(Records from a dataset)
"""

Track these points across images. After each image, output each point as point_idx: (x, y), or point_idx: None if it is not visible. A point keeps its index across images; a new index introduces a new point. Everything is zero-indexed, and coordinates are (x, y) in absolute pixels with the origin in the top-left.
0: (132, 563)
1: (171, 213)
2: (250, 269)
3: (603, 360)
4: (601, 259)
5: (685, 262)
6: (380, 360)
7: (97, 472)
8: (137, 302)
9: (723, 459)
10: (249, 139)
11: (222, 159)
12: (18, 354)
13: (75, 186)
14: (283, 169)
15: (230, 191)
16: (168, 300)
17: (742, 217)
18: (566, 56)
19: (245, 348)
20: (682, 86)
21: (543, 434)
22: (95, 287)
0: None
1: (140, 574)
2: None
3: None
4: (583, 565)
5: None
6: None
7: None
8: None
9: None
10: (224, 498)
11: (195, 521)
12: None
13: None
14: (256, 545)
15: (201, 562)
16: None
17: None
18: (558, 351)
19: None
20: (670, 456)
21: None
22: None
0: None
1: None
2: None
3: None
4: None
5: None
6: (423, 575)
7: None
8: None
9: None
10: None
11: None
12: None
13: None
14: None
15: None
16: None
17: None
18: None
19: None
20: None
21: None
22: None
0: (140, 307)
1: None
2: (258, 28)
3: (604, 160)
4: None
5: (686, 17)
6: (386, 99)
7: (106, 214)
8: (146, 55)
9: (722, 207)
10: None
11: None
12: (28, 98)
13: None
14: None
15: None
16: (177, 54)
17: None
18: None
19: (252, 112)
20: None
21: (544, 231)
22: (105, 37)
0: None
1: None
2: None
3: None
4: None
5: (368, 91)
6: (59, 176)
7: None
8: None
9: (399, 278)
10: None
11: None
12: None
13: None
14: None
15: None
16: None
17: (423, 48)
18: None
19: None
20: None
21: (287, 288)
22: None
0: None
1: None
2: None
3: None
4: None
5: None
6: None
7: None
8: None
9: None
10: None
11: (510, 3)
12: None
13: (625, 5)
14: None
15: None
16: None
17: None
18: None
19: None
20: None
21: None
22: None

"""

Output every line of the records above verbatim, changing nothing.

*Result*:
Track these points across images. After each image, output each point as point_idx: (x, y), or point_idx: None if it is not visible. A point keeps its index across images; a new index introduces a new point. Everything is zero-indexed, and coordinates are (x, y) in absolute pixels with the origin in the top-left.
0: (132, 563)
1: (171, 213)
2: (250, 269)
3: (603, 360)
4: (601, 259)
5: (685, 262)
6: (380, 360)
7: (97, 472)
8: (137, 302)
9: (723, 459)
10: (249, 139)
11: (222, 159)
12: (18, 354)
13: (75, 186)
14: (283, 169)
15: (230, 191)
16: (168, 300)
17: (742, 217)
18: (566, 56)
19: (245, 348)
20: (682, 86)
21: (543, 434)
22: (95, 287)
0: None
1: (140, 574)
2: None
3: None
4: (583, 565)
5: None
6: None
7: None
8: None
9: None
10: (224, 498)
11: (195, 521)
12: None
13: None
14: (256, 545)
15: (201, 562)
16: None
17: None
18: (558, 351)
19: None
20: (670, 456)
21: None
22: None
0: None
1: None
2: None
3: None
4: None
5: None
6: (423, 575)
7: None
8: None
9: None
10: None
11: None
12: None
13: None
14: None
15: None
16: None
17: None
18: None
19: None
20: None
21: None
22: None
0: (140, 307)
1: None
2: (258, 28)
3: (604, 160)
4: None
5: (686, 17)
6: (386, 99)
7: (106, 214)
8: (146, 55)
9: (722, 207)
10: None
11: None
12: (28, 98)
13: None
14: None
15: None
16: (177, 54)
17: None
18: None
19: (252, 112)
20: None
21: (544, 231)
22: (105, 37)
0: None
1: None
2: None
3: None
4: None
5: (368, 91)
6: (59, 176)
7: None
8: None
9: (399, 278)
10: None
11: None
12: None
13: None
14: None
15: None
16: None
17: (423, 48)
18: None
19: None
20: None
21: (287, 288)
22: None
0: None
1: None
2: None
3: None
4: None
5: None
6: None
7: None
8: None
9: None
10: None
11: (510, 3)
12: None
13: (625, 5)
14: None
15: None
16: None
17: None
18: None
19: None
20: None
21: None
22: None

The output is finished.